Text passage Block Start

EPA may not be so saintly
Is the federal agency ignoring ground water contamination from fracking in Texas?
New articles are widely circulating about the Environmental Protection Agency’s (EPA) strange handling of natural gas contamination of drinking water supplies in a suburb West of Fort Worth, Texas.
According to Texan Steve Lipsky, his well water started bubbling like champagne after a natural gas hydraulic fracturing operation (a process nicknamed “Fracking) started near his home in Parker County near Weatherford, Texas. Now, there is so much gas in Lipsky’s water that it ignites when he puts a flame to it (see amazing picture of that in the linked article above).
When this was initially reported to the EPA, the Dallas Morning News says, “the Environmental Protection Agency believed the situation was so serious that it issued a rare emergency order in late 2010 that said at least two homeowners were in immediate danger from a well saturated with flammable methane. More than a year later, the agency rescinded its mandate and refused to explain why.”
News reports indicate it may have been a cave-in to drilling interests.
Furthermore, don’t forget that the EPA seems to be on a holy crusade to shut down the coal industry, and the agency knows there really isn’t a viable energy replacement for coal in the near future except natural gas. So, the EPA’s anti-coal plans could be seriously impacted if it turns out there are some embarrassing environmental issues with what is being pushed as a supposedly more environmentally friendly replacement for coal.

Text passage Block End
Data records Block Start

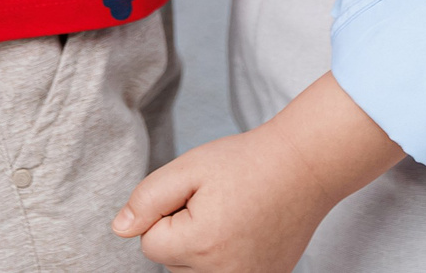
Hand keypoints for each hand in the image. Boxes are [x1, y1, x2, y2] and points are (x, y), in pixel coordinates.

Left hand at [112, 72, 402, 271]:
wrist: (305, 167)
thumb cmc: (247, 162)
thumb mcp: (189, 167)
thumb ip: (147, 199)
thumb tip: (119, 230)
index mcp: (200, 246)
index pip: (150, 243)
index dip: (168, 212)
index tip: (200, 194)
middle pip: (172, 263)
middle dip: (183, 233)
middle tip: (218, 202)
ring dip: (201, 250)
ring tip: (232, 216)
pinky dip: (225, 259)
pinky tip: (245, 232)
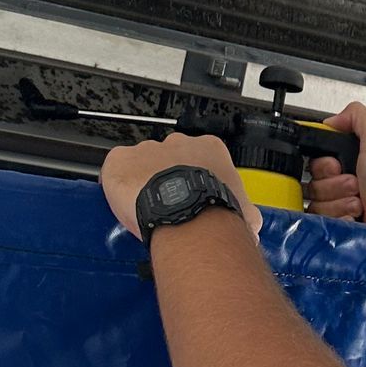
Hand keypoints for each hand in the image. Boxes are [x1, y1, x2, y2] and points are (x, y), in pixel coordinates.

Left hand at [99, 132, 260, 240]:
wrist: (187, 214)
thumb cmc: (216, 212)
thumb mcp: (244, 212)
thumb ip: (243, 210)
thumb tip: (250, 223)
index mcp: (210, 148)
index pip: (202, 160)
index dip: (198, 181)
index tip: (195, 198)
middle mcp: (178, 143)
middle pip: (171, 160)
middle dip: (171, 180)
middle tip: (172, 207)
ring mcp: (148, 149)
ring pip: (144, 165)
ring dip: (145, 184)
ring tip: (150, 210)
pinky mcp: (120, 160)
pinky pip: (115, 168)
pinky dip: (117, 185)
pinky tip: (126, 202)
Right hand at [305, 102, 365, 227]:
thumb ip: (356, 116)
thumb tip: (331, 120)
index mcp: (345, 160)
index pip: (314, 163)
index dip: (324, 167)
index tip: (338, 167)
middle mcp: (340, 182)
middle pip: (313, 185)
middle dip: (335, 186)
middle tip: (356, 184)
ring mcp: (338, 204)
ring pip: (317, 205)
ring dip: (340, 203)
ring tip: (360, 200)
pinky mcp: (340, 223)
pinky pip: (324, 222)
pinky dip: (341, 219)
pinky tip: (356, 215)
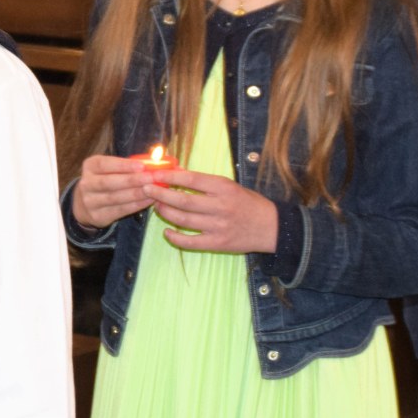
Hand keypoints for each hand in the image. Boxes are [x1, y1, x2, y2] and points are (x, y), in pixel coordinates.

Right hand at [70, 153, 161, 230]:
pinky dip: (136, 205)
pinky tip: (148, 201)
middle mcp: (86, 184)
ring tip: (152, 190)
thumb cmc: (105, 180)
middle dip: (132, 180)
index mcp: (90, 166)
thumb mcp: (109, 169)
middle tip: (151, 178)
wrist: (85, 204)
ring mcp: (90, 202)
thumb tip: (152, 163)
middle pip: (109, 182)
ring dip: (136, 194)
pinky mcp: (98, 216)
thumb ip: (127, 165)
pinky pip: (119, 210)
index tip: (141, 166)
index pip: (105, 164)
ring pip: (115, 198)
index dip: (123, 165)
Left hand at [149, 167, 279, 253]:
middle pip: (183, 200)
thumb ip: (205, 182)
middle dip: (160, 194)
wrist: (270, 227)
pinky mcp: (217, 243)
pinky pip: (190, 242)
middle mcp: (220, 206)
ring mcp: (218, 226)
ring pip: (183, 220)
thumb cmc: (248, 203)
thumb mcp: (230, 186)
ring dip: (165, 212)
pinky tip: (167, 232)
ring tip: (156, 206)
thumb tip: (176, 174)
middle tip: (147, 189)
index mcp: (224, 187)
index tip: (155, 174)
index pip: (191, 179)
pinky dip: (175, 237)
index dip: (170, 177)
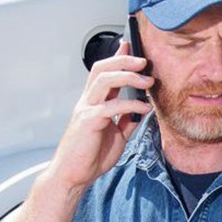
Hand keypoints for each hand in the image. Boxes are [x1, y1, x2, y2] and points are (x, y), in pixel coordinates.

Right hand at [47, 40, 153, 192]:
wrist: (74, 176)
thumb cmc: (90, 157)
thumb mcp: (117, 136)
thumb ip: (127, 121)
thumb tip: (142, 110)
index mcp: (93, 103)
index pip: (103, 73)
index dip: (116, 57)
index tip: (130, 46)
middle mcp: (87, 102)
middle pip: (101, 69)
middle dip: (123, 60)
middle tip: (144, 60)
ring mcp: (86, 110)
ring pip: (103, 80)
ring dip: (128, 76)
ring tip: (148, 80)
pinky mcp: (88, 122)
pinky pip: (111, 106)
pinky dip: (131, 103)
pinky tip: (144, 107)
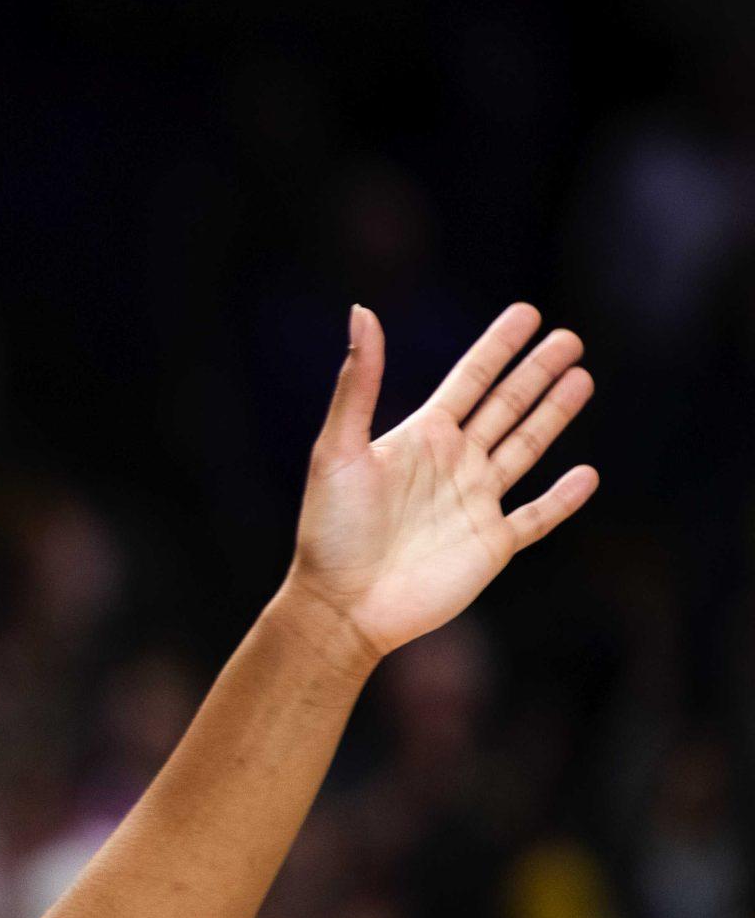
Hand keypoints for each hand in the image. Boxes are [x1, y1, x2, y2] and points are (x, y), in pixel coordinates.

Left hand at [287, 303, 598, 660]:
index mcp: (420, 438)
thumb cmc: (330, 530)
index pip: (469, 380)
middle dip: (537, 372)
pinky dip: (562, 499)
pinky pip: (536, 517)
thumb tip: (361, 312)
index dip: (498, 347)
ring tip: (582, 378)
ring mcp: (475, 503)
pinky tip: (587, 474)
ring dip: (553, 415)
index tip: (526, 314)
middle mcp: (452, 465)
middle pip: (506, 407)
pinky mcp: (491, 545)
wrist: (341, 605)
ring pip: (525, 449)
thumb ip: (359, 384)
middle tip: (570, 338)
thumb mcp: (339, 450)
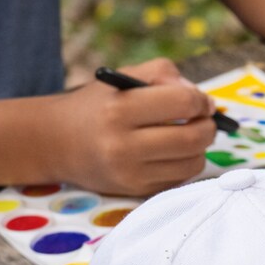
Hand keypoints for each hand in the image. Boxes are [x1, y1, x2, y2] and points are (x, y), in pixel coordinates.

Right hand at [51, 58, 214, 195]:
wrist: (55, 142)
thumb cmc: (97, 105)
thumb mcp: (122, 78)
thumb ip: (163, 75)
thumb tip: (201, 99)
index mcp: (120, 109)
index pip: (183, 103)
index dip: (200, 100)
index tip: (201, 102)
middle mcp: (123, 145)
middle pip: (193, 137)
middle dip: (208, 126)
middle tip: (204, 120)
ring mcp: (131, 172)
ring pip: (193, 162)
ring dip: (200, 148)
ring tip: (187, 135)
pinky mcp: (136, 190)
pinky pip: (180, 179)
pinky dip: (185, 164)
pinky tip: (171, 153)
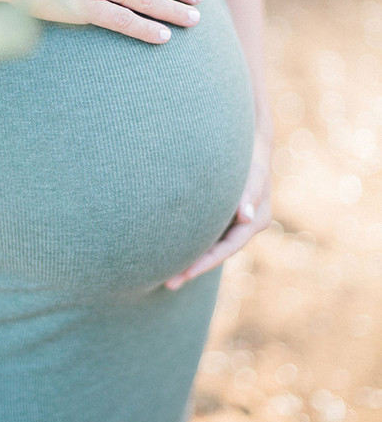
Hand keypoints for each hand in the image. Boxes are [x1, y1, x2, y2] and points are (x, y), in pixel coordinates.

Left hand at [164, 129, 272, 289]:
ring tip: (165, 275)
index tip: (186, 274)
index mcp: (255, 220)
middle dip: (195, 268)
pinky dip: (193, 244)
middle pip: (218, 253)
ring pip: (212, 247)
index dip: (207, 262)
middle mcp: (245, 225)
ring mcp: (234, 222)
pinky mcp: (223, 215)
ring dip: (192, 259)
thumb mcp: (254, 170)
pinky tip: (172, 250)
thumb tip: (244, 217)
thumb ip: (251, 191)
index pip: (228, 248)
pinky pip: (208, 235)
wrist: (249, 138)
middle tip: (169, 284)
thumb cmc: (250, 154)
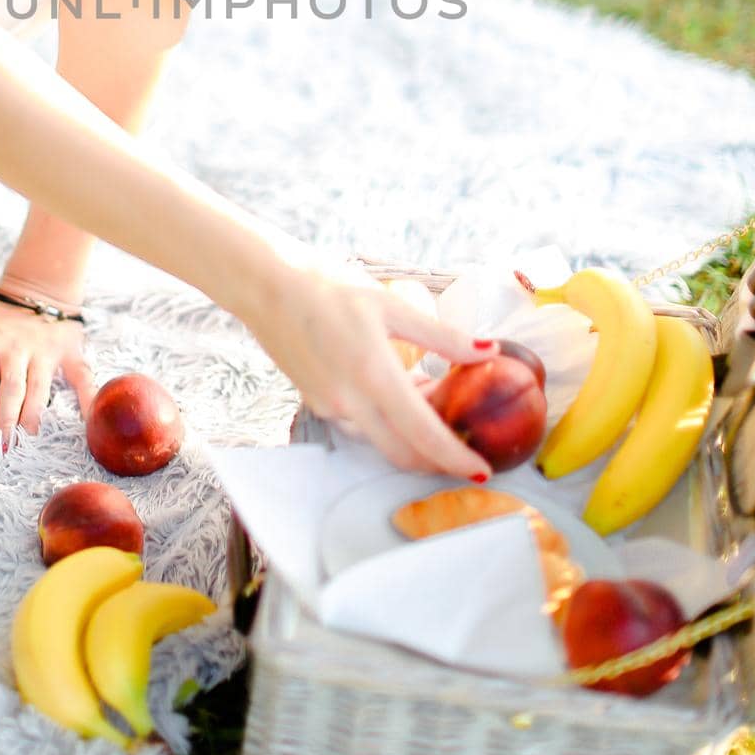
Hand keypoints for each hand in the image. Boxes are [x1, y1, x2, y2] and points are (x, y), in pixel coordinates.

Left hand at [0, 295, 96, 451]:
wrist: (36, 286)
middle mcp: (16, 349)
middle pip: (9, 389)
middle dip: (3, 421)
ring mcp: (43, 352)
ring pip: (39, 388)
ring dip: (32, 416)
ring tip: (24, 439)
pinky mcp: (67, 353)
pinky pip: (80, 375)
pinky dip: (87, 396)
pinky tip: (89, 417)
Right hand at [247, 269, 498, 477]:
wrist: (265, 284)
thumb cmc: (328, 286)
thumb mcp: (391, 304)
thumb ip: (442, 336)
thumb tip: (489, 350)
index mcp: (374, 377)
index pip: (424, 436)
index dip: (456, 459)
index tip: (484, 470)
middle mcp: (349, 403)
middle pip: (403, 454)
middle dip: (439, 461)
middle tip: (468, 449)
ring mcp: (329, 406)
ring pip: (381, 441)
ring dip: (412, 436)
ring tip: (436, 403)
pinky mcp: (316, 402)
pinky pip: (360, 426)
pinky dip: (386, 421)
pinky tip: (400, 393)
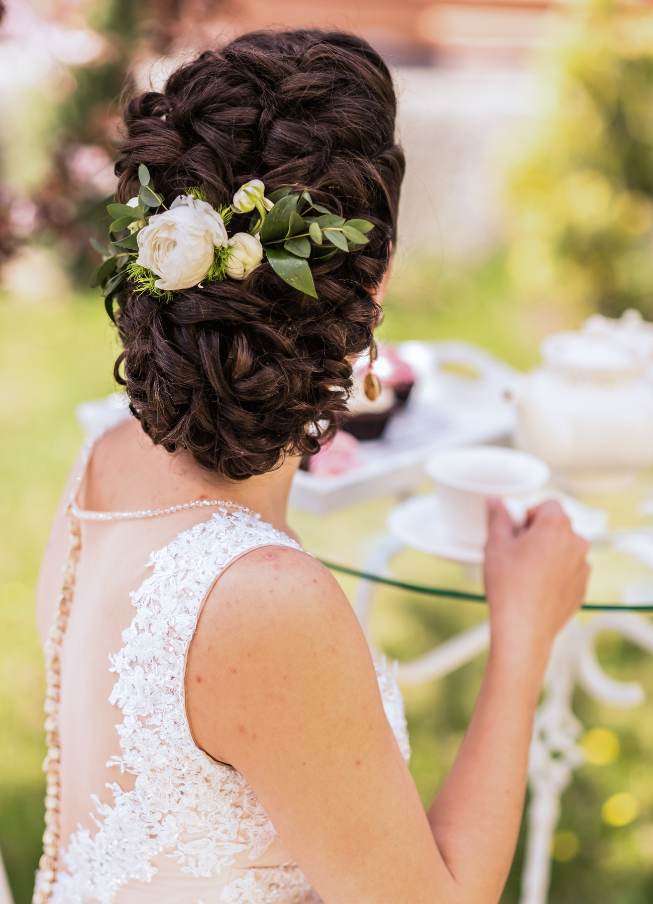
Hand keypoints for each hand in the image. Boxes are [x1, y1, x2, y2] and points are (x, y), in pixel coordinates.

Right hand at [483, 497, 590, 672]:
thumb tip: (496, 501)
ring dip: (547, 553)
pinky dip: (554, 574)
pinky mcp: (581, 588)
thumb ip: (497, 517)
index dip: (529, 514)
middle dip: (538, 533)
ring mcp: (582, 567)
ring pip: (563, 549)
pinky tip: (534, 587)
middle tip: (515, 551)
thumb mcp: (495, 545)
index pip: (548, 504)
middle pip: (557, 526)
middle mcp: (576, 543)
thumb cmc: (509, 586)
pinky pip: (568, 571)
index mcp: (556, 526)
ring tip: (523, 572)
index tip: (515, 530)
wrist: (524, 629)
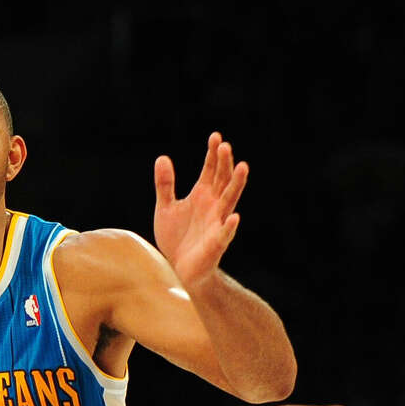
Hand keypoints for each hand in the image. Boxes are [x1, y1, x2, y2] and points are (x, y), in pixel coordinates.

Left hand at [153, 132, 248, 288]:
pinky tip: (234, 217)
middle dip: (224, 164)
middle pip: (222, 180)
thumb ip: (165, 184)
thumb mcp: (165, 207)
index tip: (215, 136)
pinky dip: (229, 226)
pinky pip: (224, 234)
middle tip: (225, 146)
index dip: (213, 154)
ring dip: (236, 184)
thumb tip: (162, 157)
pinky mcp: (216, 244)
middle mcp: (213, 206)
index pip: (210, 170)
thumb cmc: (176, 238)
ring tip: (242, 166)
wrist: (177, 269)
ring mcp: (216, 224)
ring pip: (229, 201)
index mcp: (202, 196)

Data records Block End

Tasks and exercises:
A. According to the article about the EPA and fracking, why could the EPA's plans against coal be seriously impacted? Answer in one to three sentences.
B. Quote the stretch of the article about the EPA and fracking from "EPA may not" through "Fort Worth, Texas.".
C. Write the next part of the article about the EPA and fracking, continuing after its final sentence.
None of the saved entries are needed for the tasks.

Task results:
A. The agency knows natural gas is the only viable near-term energy replacement for coal. Embarrassing environmental problems with natural gas would undercut it as the supposedly greener replacement.

B.
EPA may not be so saintly
Is the federal agency ignoring ground water contamination from fracking in Texas?
New articles are widely circulating about the Environmental Protection Agency’s (EPA) strange handling of natural gas contamination of drinking water supplies in a suburb West of Fort Worth, Texas.

C.
Never mind that scientists indicated the natural gas in Lipsky’s water might indeed be from the nearby fracking operation. The news article says there are other ‘neat’ things in that well water like cancer-causing benzene, as well.
This situation kind of makes you wonder what other potential problems from fracking might be getting kept secret by the EPA, too.
Some of those problems might include:
o Air contamination from the new cracks in the earth generated by fracking that could involve such contamination as methane, volatile organic compounds (VOCs) and hazardous air pollutants (HAPs),
o Surface contamination from hydraulic drilling byproducts, which can include such things as diesel fuel and
o Maybe even increased earth instability. Could all this sub-surface rock cracking lead to things like sink holes and earthquakes?
In any event, even the EPA’s web site admits that more research is needed on fracking and the agency is engaged in that work, but events in Texas do raise questions about whether the results of that research will be transparently available to the public.
And, I’ll wager Steve Lipsky would laugh loud and hard at the supposed nobility of the EPA.